İşin sırrı Beden ve Ruh uyumunda saklı. Bedenimizle ruhumuz ne kadar uyumlu çalışırsa bu hayata gelme amacımızı, hedeflerimizi başarma şansımız artıyor. Çünkü ruhumuz bizim Kaynak enerjiyle bağlantımız. Kaynak enerjiyi biyolojik bilgisayarımız olan bedenimiz ile yönlendirebiliyoruz. Bu akışı sağlıklı kontrol edebilenler, bu yaşam enerjisini istenen forma dönüştürebiliyor. Bedenimizin ruhumuzla uyumunu etkileyen kimyasalları dışında geçmiş yaşam deneyimlerinden gelen travmalar, inanç kalıpları ve tutsak duygular bulunuyor. Bunların da enerji alanımızdan temizlenmesi yolumuzun açılması için önemli.

Bedenimiz aracılığıyla hayatı deneyimleyerek ruhumuzu adım adım zenginleştiriyoruz. Her bir hayat deneyimi ruhumuza yeni bir parça katıyor. Hayat deneyimlerimiz iyi veya kötü, olumlu veya olumsuz her biri çok değerli. Çünkü bizi biz yapan yaşadıklarımız. Ruhsal katmanda hepsi çok değerli. Hatta çoğu ruh bilinçaltında zorlu deneyimlerin daha büyük farkındalıklar getireceğiniz düşünerek dünya platformuna doğuyor. 

Dünya matriksi sadece en usta oyuncuların oynamaya cesaret edebileceği çok çetrefilli, farkındalık ödülleri yüksek bir deneyim merkezi. Büyük bir matriks oyunu içinde oynadığımızı, ruhumuzun beden avatarını kullanarak bu oyuna bağlandığını düşünebiliriz. 

Şimdilerde sanal gerçeklik içeren video oyunları çok popüler. Hatta metaverse gibi sanal platformlarda avatarlar ile yapay zeka kontrolünde bir hayat sürdürmeye özendiriliyoruz. Bu sadece oyunun içinde bir oyun. Yapay zeka hepimizi ya oyunlardan, ya sosyal medyadan ya da sevdiklerimizle konuştuğumuz iletişim kurma araçları üstünden bizi ele geçiriyor. Gerçekten büyük bir oyunun içinde olduğumuzu farketmiyoruz. Bunu en güzel anlatan filmlerden birisi Matriks serisi. Dünyada olan bitene ruhsal bakış açısına göre bu filmler bir belgesel niteliğinde. 

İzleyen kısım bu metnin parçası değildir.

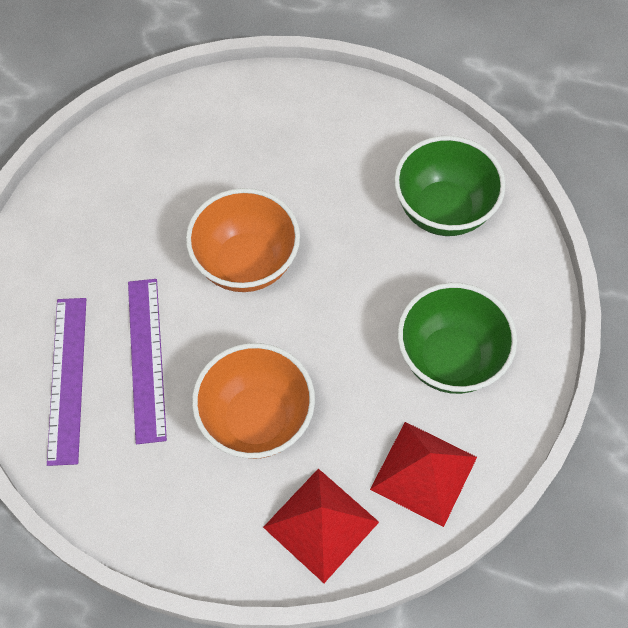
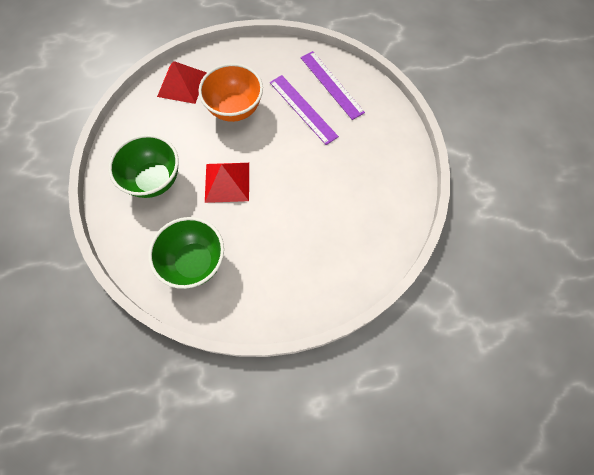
camera: 150 degrees right, 5 degrees up
orange bowl [186,188,300,292] -> none
red pyramid [370,422,477,527] -> red pyramid moved to [205,163,249,203]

Yaşama bir matriks gözüyle bakarsak herşey daha kolaylaşıyor. Herşey bir illüzyon, bir oyundan ibaret. Kısa süreliğine bu oyunu oynuyor ve tekrar tekrar oynayabiliyoruz. Özetle, elimizi bedenimize, ruhumuza, zihnimize iyi bakarak güçlü tutabiliriz.